As principais cidades de todo o planeta estão passando por intensas e profundas modificações em suas estruturas e modo de funcionamento. Não sem razão, neste século, tem sido atribuído às cidades – mais do que aos estados-nação – o papel de liderar os processos de transformação social. E estes dizem respeito, especialmente, ao restabelecimento da prioridade das pessoas sobre os automóveis.
Este é um processo que já vinha em andamento, mas que se acelerou sob os impactos da pandemia provocada pela Covid 19. A verdade é que, no planeta todo, há uma clara disputa pelo espaço urbano, entre pedestres e ciclistas versus automóveis.
O mais novo round dessa disputa deu-se no início deste ano, em Paris, capital da França. Ali, um referendo aprovou a elevação do custo do estacionamento dos SUV – sport utility vehicles (veículos utilitários desportivos), de modo a desestimular a sua circulação na cidade.
Com efeito, esta categoria, como o próprio nome indica, não é veículo para as cidades. Mas, paradoxalmente, é o que está mais em voga atualmente, entre os consumidores de maior renda, na contramão da melhoria do transporte público e da chamada mobilidade ativa.
Em Salvador, como só muito recentemente passamos a contar com transporte de massa e com uma política para as bicicletas, aqui ainda se continua a construir vias, inclusive elevadas, para o automóvel, o que já não se faz mais em cidades como Paris, Nova Iorque, Londres, Amsterdã, Zurique ou Berlim; assim como em Bogotá, Santiago ou Buenos Aires. Por aí afora, já está consolidada a política de prioridade absoluta às pessoas.

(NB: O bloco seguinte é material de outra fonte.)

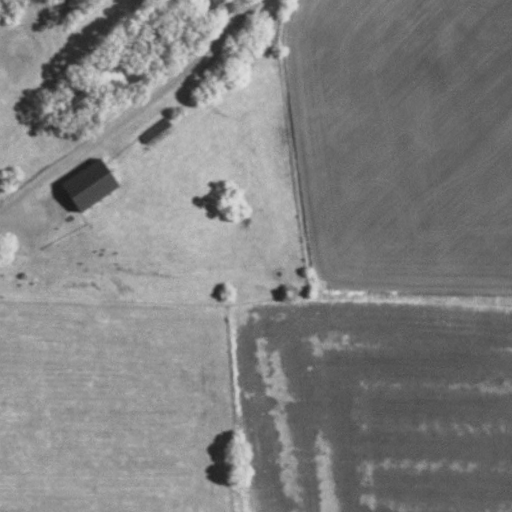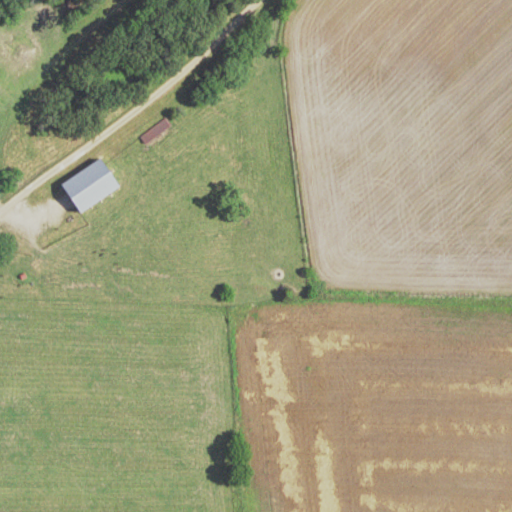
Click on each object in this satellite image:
road: (136, 109)
building: (158, 133)
building: (96, 186)
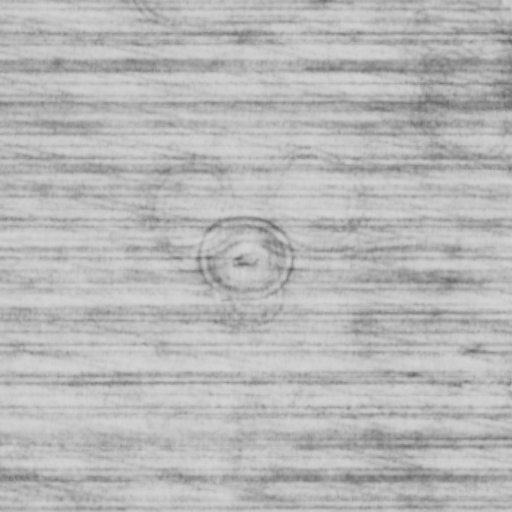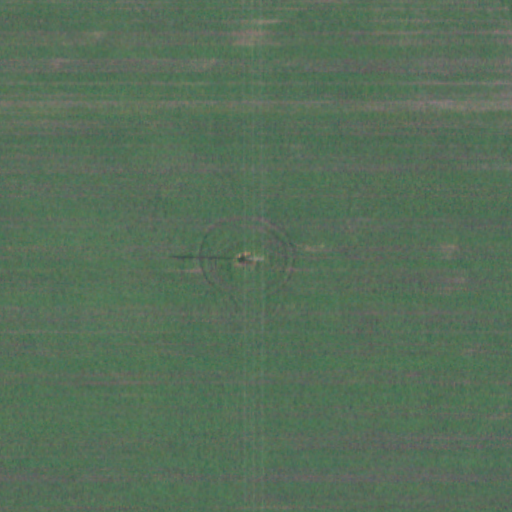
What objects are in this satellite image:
power tower: (240, 257)
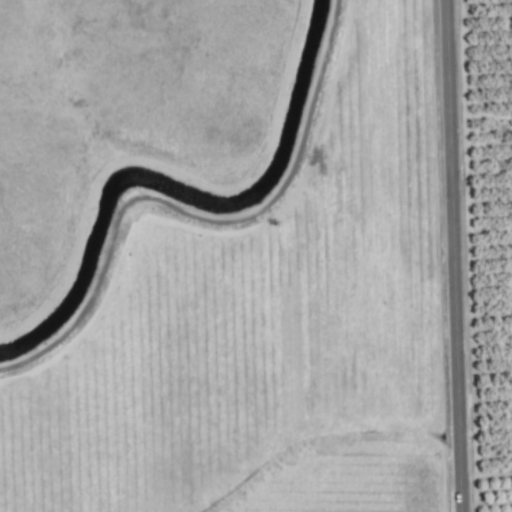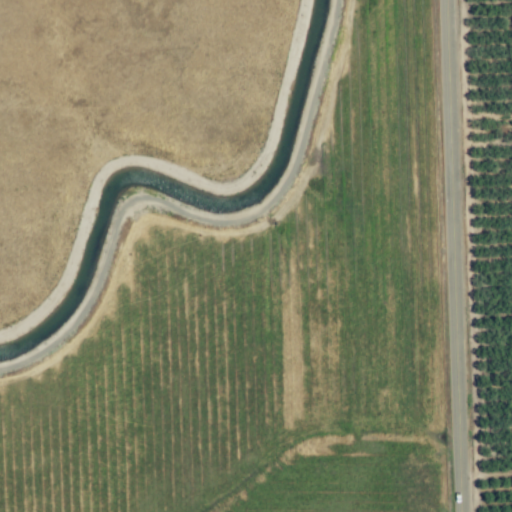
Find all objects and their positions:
river: (179, 192)
road: (450, 255)
crop: (256, 256)
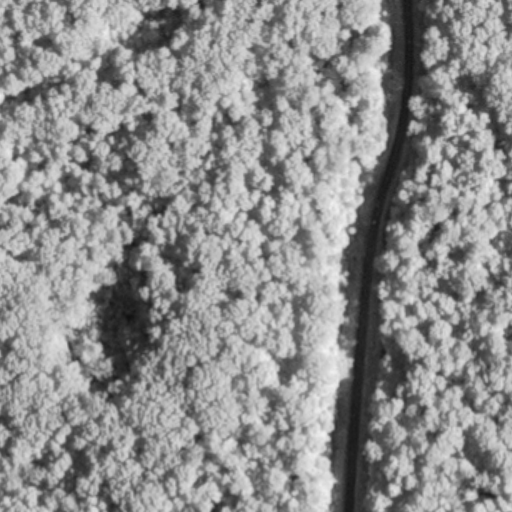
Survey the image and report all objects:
road: (368, 253)
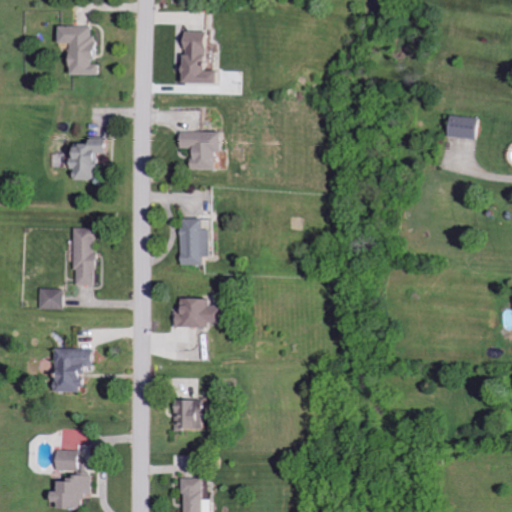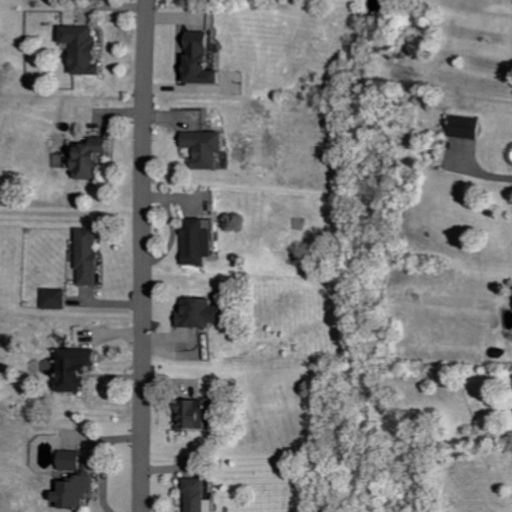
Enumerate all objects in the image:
building: (87, 48)
building: (208, 58)
building: (469, 126)
building: (213, 147)
building: (96, 158)
building: (203, 241)
road: (141, 255)
building: (91, 256)
building: (57, 298)
building: (206, 313)
building: (79, 368)
building: (199, 414)
building: (76, 460)
building: (78, 491)
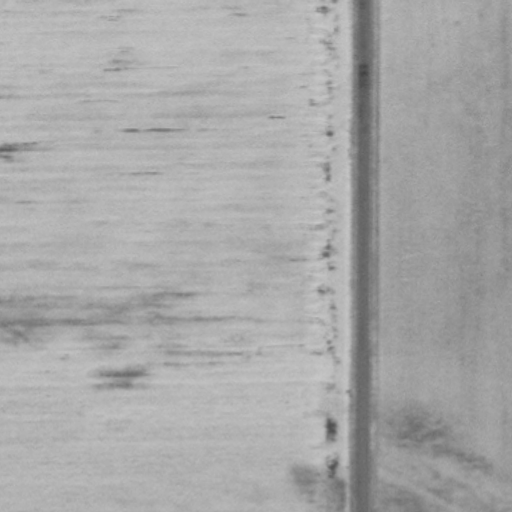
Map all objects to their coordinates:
crop: (170, 255)
road: (364, 256)
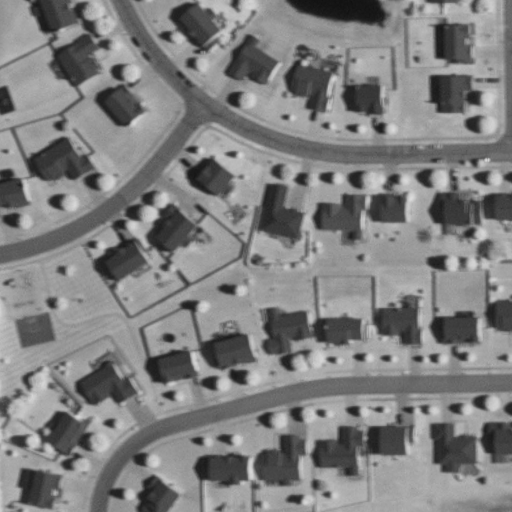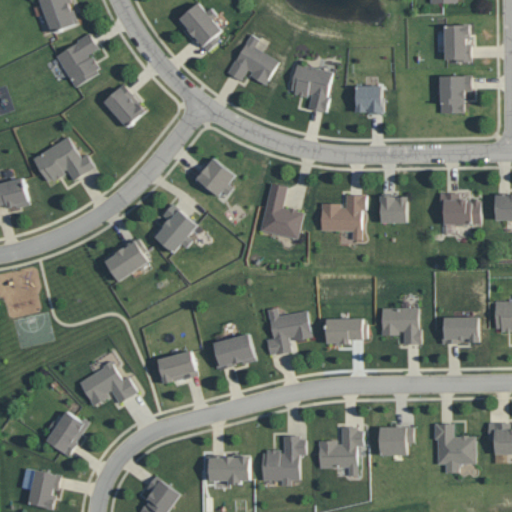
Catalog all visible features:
building: (444, 0)
building: (445, 0)
building: (59, 13)
building: (60, 13)
building: (203, 24)
building: (203, 25)
building: (459, 41)
building: (459, 41)
road: (152, 53)
building: (80, 58)
building: (81, 59)
building: (254, 61)
building: (254, 61)
road: (511, 76)
building: (314, 83)
building: (313, 84)
building: (455, 91)
building: (455, 91)
building: (370, 97)
building: (370, 97)
building: (126, 103)
building: (126, 104)
road: (348, 153)
building: (64, 160)
building: (64, 160)
building: (217, 177)
building: (217, 177)
building: (14, 192)
building: (14, 193)
road: (119, 203)
building: (504, 205)
building: (504, 206)
building: (395, 207)
building: (395, 207)
building: (460, 208)
building: (461, 208)
building: (282, 213)
building: (282, 213)
building: (346, 214)
building: (346, 214)
building: (177, 227)
building: (177, 228)
building: (128, 257)
building: (129, 258)
road: (112, 312)
building: (504, 313)
building: (504, 314)
building: (403, 322)
building: (403, 322)
park: (35, 327)
building: (288, 328)
building: (288, 328)
building: (462, 328)
building: (462, 328)
building: (346, 329)
building: (347, 329)
park: (23, 330)
building: (235, 350)
building: (235, 350)
building: (179, 365)
building: (179, 365)
building: (109, 383)
building: (109, 383)
road: (336, 384)
building: (68, 430)
building: (68, 431)
building: (501, 435)
building: (502, 435)
building: (397, 438)
building: (397, 438)
road: (135, 443)
building: (455, 446)
building: (455, 447)
building: (343, 449)
building: (343, 449)
building: (286, 459)
building: (286, 459)
building: (230, 466)
building: (230, 467)
building: (42, 485)
building: (43, 485)
road: (102, 488)
building: (161, 496)
building: (161, 496)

O referendo de Paris triplicou as tarifas de estacionamento para carros de 1,6t ou mais, estabelecendo um valor de €$18 (R$ 100) por hora, para, assim, desencorajar o uso de carros "volumosos e poluentes", segundo a prefeitura. A nova tarifa também se aplica a carros elétricos de 2 toneladas ou mais. Em bairros mais afastados do centro, a tarifa é de €$12 (R$67).
Aqui, duas horas em estacionamento rotativo, em espaço público, para qualquer veículo (R$3,00), é inferior à tarifa do ônibus (R$5,20). E admite-se – absurdo – estacionamento “rotativo” por 6 e até 12 horas! Enquanto isto, a primeira hora na garagem de qualquer edifício comercial não custa menos do que R$8,00. Faria todo sentido, como um passo à frente, alinhar imediatamente o custo da “zona azul” com a tarifa do ônibus e onerar tributariamente os lotes vazios utilizados como estacionamentos.
Curioso é que, entre nós, as próprias vagas de estacionamento nas garagens dos edifícios não correspondem ao tamanho desses carrões. Apenas 30% das vagas têm, obrigatoriamente, 2,50m de largura e 5,00m de comprimento; as demais ficam com 2,30m x 4,50m. Assim, a lei de ordenamento do uso e ocupação do solo arbitra, sabe-se lá por que critério, o número de moradores que podem ter SUV...
Embora já esteja incluído, na agenda da cidade, o cuidado e a atenção para com os pedestres, ele compete e concorre com visões diversas e que estão muito defasadas em relação a uma política de prioridade ao cidadão vis-à-vis o automóvel.
Somente ao longo dos últimos dez anos, Salvador começou a passar por notável transformação urbana. Trechos de ruas com piso compartilhado – sinalizando prioridade ao pedestre – foram implantados ao abrigo do Projeto Orla, em vários pontos do litoral soteropolitano. No interior de alguns bairros, têm sido criadas áreas de traffic calming, com velocidade limitada a 30km/h. O programa Salvador
Vai de Bike estimulou a implantação de ciclovias, primeiro como objeto de lazer, depois como veículo para o trabalho. Fato é que a cidade até já conta hoje com um plano cicloviário!
Mas estamos ainda muito longe de termos uma política predominantemente favorável ao pedestre e às bicicletas.
Waldeck Ornélas - especialista em planejamento urbano-regional. Autor de Cidades e Municípios: gestão e planejamento.